_What you will do_. Transcribe every line of the records below verbatim.

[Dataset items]

==================================================

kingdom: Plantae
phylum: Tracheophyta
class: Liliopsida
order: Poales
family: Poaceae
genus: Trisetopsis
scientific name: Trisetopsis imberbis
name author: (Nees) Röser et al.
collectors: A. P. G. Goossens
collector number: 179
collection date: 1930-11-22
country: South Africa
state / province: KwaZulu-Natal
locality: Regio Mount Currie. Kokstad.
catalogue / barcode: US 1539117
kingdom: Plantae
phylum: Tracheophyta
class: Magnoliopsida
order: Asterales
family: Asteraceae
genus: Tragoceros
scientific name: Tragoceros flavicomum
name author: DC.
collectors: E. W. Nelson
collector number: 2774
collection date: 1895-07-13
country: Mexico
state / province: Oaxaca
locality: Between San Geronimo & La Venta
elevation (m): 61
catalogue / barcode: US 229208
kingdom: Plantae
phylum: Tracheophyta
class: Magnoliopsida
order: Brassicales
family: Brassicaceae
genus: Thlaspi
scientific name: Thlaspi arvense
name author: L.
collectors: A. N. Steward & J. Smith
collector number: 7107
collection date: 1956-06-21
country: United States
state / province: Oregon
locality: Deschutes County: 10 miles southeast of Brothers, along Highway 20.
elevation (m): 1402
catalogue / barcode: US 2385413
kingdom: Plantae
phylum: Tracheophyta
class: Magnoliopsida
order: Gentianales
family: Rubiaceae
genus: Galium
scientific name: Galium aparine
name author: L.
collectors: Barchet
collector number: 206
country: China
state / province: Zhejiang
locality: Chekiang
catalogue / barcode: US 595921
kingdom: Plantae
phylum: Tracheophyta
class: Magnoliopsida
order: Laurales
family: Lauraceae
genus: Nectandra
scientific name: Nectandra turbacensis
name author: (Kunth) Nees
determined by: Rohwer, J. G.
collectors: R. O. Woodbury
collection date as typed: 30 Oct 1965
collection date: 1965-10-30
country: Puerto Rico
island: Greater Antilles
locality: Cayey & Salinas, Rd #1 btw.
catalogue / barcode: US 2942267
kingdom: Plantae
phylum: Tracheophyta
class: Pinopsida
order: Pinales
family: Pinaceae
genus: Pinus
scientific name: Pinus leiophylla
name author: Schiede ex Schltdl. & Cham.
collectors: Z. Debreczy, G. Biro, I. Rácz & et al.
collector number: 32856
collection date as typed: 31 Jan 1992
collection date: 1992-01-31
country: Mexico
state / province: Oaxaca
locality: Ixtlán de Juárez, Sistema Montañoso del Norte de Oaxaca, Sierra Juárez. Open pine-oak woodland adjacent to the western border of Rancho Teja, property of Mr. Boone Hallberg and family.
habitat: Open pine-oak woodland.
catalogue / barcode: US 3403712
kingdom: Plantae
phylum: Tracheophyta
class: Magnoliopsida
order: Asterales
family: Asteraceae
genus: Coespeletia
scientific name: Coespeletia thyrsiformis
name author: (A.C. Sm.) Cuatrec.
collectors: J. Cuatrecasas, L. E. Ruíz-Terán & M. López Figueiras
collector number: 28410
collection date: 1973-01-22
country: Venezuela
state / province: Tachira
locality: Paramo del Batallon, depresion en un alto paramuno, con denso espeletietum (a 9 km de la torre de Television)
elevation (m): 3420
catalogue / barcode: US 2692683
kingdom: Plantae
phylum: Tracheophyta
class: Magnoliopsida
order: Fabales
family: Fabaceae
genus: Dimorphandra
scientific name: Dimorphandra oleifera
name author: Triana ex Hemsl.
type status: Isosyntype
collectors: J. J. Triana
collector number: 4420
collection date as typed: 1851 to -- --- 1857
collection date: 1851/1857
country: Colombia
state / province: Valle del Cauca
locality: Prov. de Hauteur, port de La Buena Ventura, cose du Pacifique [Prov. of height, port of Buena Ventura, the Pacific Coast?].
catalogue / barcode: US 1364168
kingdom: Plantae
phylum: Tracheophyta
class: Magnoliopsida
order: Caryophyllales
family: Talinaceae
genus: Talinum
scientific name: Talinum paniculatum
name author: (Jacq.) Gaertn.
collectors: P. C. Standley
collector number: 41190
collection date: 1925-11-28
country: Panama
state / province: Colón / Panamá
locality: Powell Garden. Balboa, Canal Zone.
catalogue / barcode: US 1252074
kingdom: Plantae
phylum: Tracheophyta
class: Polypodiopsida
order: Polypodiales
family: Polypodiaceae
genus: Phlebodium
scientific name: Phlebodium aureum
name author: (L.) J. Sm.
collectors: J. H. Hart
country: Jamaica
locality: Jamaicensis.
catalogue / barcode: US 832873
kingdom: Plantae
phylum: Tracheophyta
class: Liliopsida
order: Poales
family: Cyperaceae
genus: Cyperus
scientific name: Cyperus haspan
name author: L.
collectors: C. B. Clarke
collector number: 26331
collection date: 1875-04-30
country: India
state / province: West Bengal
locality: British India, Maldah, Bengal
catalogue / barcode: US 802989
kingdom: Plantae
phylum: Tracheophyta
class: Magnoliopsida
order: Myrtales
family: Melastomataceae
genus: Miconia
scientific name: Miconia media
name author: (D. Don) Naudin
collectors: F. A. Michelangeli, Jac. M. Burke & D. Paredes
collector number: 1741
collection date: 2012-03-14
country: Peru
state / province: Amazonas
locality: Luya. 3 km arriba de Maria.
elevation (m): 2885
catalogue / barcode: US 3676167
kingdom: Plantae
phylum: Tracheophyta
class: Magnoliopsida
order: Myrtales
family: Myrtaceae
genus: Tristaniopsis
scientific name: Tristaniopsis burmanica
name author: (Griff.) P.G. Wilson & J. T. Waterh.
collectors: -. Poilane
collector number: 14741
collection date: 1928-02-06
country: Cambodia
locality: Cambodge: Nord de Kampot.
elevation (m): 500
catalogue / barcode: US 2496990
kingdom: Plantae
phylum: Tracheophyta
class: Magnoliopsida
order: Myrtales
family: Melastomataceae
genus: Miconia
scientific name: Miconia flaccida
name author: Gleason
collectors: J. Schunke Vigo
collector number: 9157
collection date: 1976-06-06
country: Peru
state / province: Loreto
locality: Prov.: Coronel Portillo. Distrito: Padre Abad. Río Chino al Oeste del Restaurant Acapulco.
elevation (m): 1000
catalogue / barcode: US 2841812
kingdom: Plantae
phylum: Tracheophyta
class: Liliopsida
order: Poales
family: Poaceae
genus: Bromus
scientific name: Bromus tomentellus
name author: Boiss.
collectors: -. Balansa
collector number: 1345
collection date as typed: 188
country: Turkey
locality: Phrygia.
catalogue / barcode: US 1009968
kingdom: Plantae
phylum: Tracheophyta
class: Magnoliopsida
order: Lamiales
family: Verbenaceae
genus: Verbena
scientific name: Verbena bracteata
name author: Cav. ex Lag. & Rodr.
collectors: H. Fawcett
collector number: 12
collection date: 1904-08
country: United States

==================================================

_Correct output_.
kingdom: Plantae
phylum: Tracheophyta
class: Liliopsida
order: Poales
family: Poaceae
genus: Trisetopsis
scientific name: Trisetopsis imberbis
name author: (Nees) Röser et al.
collectors: A. P. G. Goossens
collector number: 179
collection date: 1930-11-22
country: South Africa
state / province: KwaZulu-Natal
locality: Regio Mount Currie. Kokstad.
catalogue / barcode: US 1539117
kingdom: Plantae
phylum: Tracheophyta
class: Magnoliopsida
order: Asterales
family: Asteraceae
genus: Tragoceros
scientific name: Tragoceros flavicomum
name author: DC.
collectors: E. W. Nelson
collector number: 2774
collection date: 1895-07-13
country: Mexico
state / province: Oaxaca
locality: Between San Geronimo & La Venta
elevation (m): 61
catalogue / barcode: US 229208
kingdom: Plantae
phylum: Tracheophyta
class: Magnoliopsida
order: Brassicales
family: Brassicaceae
genus: Thlaspi
scientific name: Thlaspi arvense
name author: L.
collectors: A. N. Steward & J. Smith
collector number: 7107
collection date: 1956-06-21
country: United States
state / province: Oregon
locality: Deschutes County: 10 miles southeast of Brothers, along Highway 20.
elevation (m): 1402
catalogue / barcode: US 2385413
kingdom: Plantae
phylum: Tracheophyta
class: Magnoliopsida
order: Gentianales
family: Rubiaceae
genus: Galium
scientific name: Galium aparine
name author: L.
collectors: Barchet
collector number: 206
country: China
state / province: Zhejiang
locality: Chekiang
catalogue / barcode: US 595921
kingdom: Plantae
phylum: Tracheophyta
class: Magnoliopsida
order: Laurales
family: Lauraceae
genus: Nectandra
scientific name: Nectandra turbacensis
name author: (Kunth) Nees
determined by: Rohwer, J. G.
collectors: R. O. Woodbury
collection date as typed: 30 Oct 1965
collection date: 1965-10-30
country: Puerto Rico
island: Greater Antilles
locality: Cayey & Salinas, Rd #1 btw.
catalogue / barcode: US 2942267
kingdom: Plantae
phylum: Tracheophyta
class: Pinopsida
order: Pinales
family: Pinaceae
genus: Pinus
scientific name: Pinus leiophylla
name author: Schiede ex Schltdl. & Cham.
collectors: Z. Debreczy, G. Biro, I. Rácz & et al.
collector number: 32856
collection date as typed: 31 Jan 1992
collection date: 1992-01-31
country: Mexico
state / province: Oaxaca
locality: Ixtlán de Juárez, Sistema Montañoso del Norte de Oaxaca, Sierra Juárez. Open pine-oak woodland adjacent to the western border of Rancho Teja, property of Mr. Boone Hallberg and family.
habitat: Open pine-oak woodland.
catalogue / barcode: US 3403712
kingdom: Plantae
phylum: Tracheophyta
class: Magnoliopsida
order: Asterales
family: Asteraceae
genus: Coespeletia
scientific name: Coespeletia thyrsiformis
name author: (A.C. Sm.) Cuatrec.
collectors: J. Cuatrecasas, L. E. Ruíz-Terán & M. López Figueiras
collector number: 28410
collection date: 1973-01-22
country: Venezuela
state / province: Tachira
locality: Paramo del Batallon, depresion en un alto paramuno, con denso espeletietum (a 9 km de la torre de Television)
elevation (m): 3420
catalogue / barcode: US 2692683
kingdom: Plantae
phylum: Tracheophyta
class: Magnoliopsida
order: Fabales
family: Fabaceae
genus: Dimorphandra
scientific name: Dimorphandra oleifera
name author: Triana ex Hemsl.
type status: Isosyntype
collectors: J. J. Triana
collector number: 4420
collection date as typed: 1851 to -- --- 1857
collection date: 1851/1857
country: Colombia
state / province: Valle del Cauca
locality: Prov. de Hauteur, port de La Buena Ventura, cose du Pacifique [Prov. of height, port of Buena Ventura, the Pacific Coast?].
catalogue / barcode: US 1364168
kingdom: Plantae
phylum: Tracheophyta
class: Magnoliopsida
order: Caryophyllales
family: Talinaceae
genus: Talinum
scientific name: Talinum paniculatum
name author: (Jacq.) Gaertn.
collectors: P. C. Standley
collector number: 41190
collection date: 1925-11-28
country: Panama
state / province: Colón / Panamá
locality: Powell Garden. Balboa, Canal Zone.
catalogue / barcode: US 1252074
kingdom: Plantae
phylum: Tracheophyta
class: Polypodiopsida
order: Polypodiales
family: Polypodiaceae
genus: Phlebodium
scientific name: Phlebodium aureum
name author: (L.) J. Sm.
collectors: J. H. Hart
country: Jamaica
locality: Jamaicensis.
catalogue / barcode: US 832873
kingdom: Plantae
phylum: Tracheophyta
class: Liliopsida
order: Poales
family: Cyperaceae
genus: Cyperus
scientific name: Cyperus haspan
name author: L.
collectors: C. B. Clarke
collector number: 26331
collection date: 1875-04-30
country: India
state / province: West Bengal
locality: British India, Maldah, Bengal
catalogue / barcode: US 802989
kingdom: Plantae
phylum: Tracheophyta
class: Magnoliopsida
order: Myrtales
family: Melastomataceae
genus: Miconia
scientific name: Miconia media
name author: (D. Don) Naudin
collectors: F. A. Michelangeli, Jac. M. Burke & D. Paredes
collector number: 1741
collection date: 2012-03-14
country: Peru
state / province: Amazonas
locality: Luya. 3 km arriba de Maria.
elevation (m): 2885
catalogue / barcode: US 3676167
kingdom: Plantae
phylum: Tracheophyta
class: Magnoliopsida
order: Myrtales
family: Myrtaceae
genus: Tristaniopsis
scientific name: Tristaniopsis burmanica
name author: (Griff.) P.G. Wilson & J. T. Waterh.
collectors: -. Poilane
collector number: 14741
collection date: 1928-02-06
country: Cambodia
locality: Cambodge: Nord de Kampot.
elevation (m): 500
catalogue / barcode: US 2496990
kingdom: Plantae
phylum: Tracheophyta
class: Magnoliopsida
order: Myrtales
family: Melastomataceae
genus: Miconia
scientific name: Miconia flaccida
name author: Gleason
collectors: J. Schunke Vigo
collector number: 9157
collection date: 1976-06-06
country: Peru
state / province: Loreto
locality: Prov.: Coronel Portillo. Distrito: Padre Abad. Río Chino al Oeste del Restaurant Acapulco.
elevation (m): 1000
catalogue / barcode: US 2841812
kingdom: Plantae
phylum: Tracheophyta
class: Liliopsida
order: Poales
family: Poaceae
genus: Bromus
scientific name: Bromus tomentellus
name author: Boiss.
collectors: -. Balansa
collector number: 1345
collection date as typed: 188
country: Turkey
locality: Phrygia.
catalogue / barcode: US 1009968
kingdom: Plantae
phylum: Tracheophyta
class: Magnoliopsida
order: Lamiales
family: Verbenaceae
genus: Verbena
scientific name: Verbena bracteata
name author: Cav. ex Lag. & Rodr.
collectors: H. Fawcett
collector number: 12
collection date: 1904-08
country: United States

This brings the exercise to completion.